*Required work:*
1 – Which provinces does the carbon-pricing commentary mention by name? List every one.
2 – How would you render this sentence from the carbon-pricing commentary in French: "But those who go to Davos often don’t live in the world of realpolitik."?
3 – Can you carry on the carbon-pricing commentary past its last sentence with a paragraph or two in the same voice?

(Source extract)

How will Trudeau face the fallout from Wall’s opposition to carbon pricing? Add to ...

Now that Saskatchewan Premier Brad Wall has declared his opposition to a pan-national price on carbon, the real fun begins.

Prime Minister Justin Trudeau is going to discover why trying to reach common accord among the provinces is often like herding cats.

But a national carbon policy is not just any old promise.

It was a central tenet of Mr. Trudeau’s election pledge to institute real change on this front.

It was partly the reason so many young people flocked to his campaign and why he was welcomed so enthusiastically at the World Economic Forum in Davos, where Tesla-driving attendees view him as being among the vanguard of a new generation of political leadership committed to substantive and progressive action on climate policy.

But those who go to Davos often don’t live in the world of realpolitik.

Mr. Trudeau does.

And with Mr. Wall’s open declaration that he will oppose any plan to institute a national minimum price on greenhouse-gas emissions, the Prime Minister will now have to see what fallout, if any, there is from the Saskatchewan Premier’s utterings on the issue.

He will likely already have a pretty good indication before the first ministers gather in Vancouver the first week of March to discuss what a national climate strategy might look like.

The obvious questions areis: Will anyone back Mr. Wall’s position? Are there provinces inclined to support a national carbon-price plan, but only if everyone signs on?

Mr. Wall’s Saskatchewan Party is arguably the most conservative political institution in the country, although you might get an argument from some who believe that title belongs to Christy Clark’s Liberals in British Columbia.

Regardless, a carbon tax was always going to be a tough sell in Saskatchewan, and the Premier has made it clear that his province’s contribution towards finding a solution to reducing GHG emissions was in research, particularly the work that has been done in the area of carbon capture and storage.

The good news for Mr. Trudeau is that many of the most populous provinces are already on-side with carbon pricing. British Columbia has had a price on carbon since 2008; Alberta has announced it will be introducing a carbon tax, while Ontario and Quebec are moving to a cap-and-trade model to price GHG emissions. Manitoba’s NDP government has been against a carbon tax, but plans to use a cap-and-trade system to penalize some heavy emitters in the province. Then again, there is a chance the NDP, badly trailing in the polls, may not be the government come the next election in April. If the Manitoba Progressive Conservatives get in, who knows what position they will take on a national carbon tax.

(End Source extract)
(Stored data)

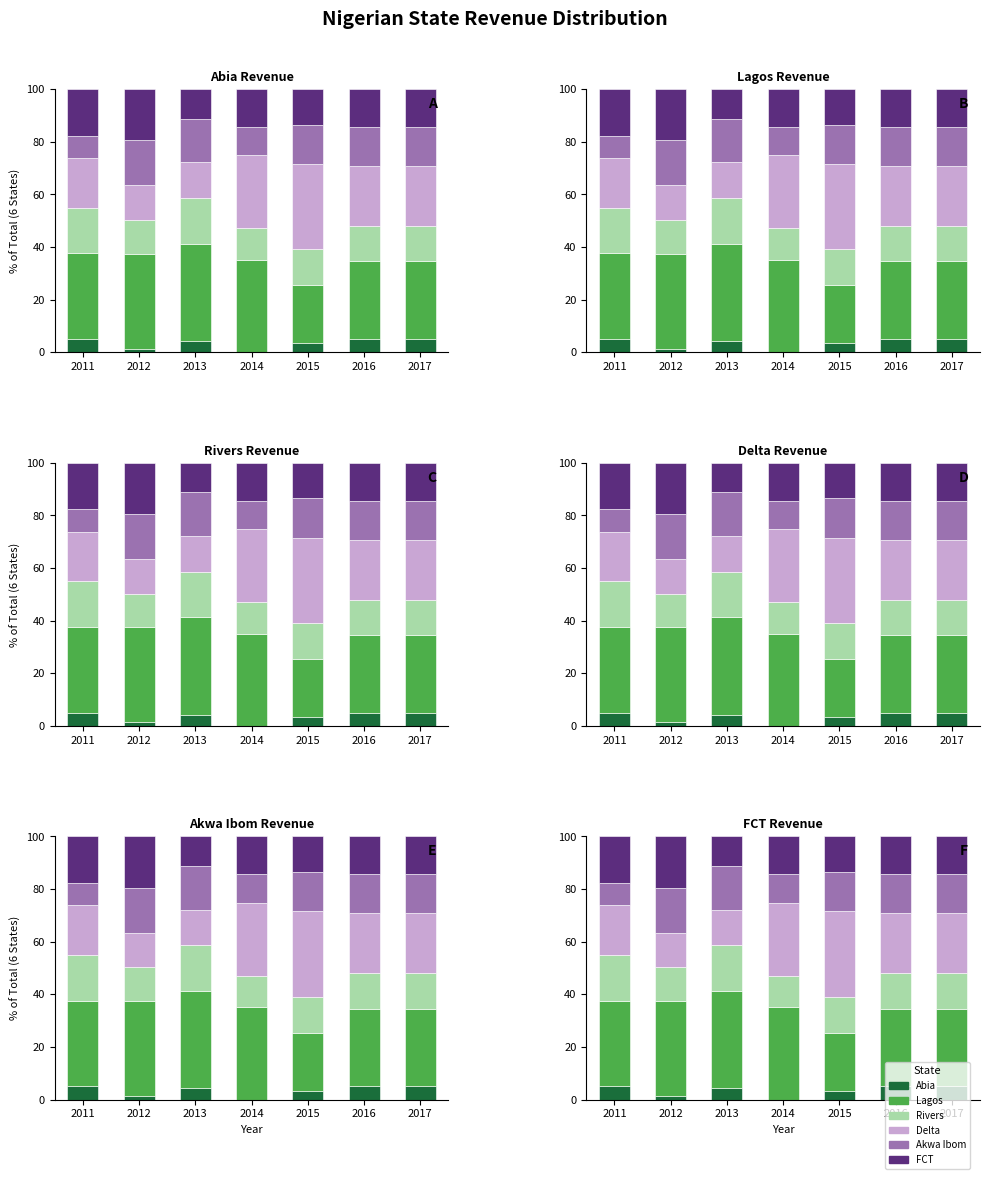

Which series changed the most between 2011 and 2017?

Akwa Ibom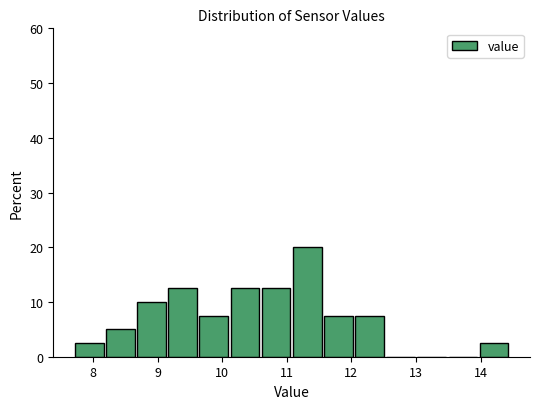

Over which range of the x-axis is the bar tallest?

11.1 to 11.6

(End Stored data)

*List of answers:*
1 – Saskatchewan, British Columbia, Alberta, Ontario, Quebec, Manitoba

2 – Mais ceux qui vont à Davos ne vivent souvent pas dans le monde de la realpolitik.

3 –
Meanwhile, in the Maritimes, none of the provinces has a carbon tax, but those occupying the Premier’s offices all seem open to at least discussing the possibility of one.

If you were a negotiator trying to reach a national carbon-pricing accord, you’d likely feel you were starting from a fairly favourable position, with key jurisdictions already on board and a handful of others open to talking. That still leaves Mr. Trudeau with a problem when it comes to Saskatchewan, as Mr. Wall seems fairly dug in on his position.

The Saskatchewan Premier is already brazenly talking about the economic advantage his province would have if other jurisdictions introduced a carbon tax and his didn’t. “I don’t want a level playing field for our province,” he told The Globe and Mail this week.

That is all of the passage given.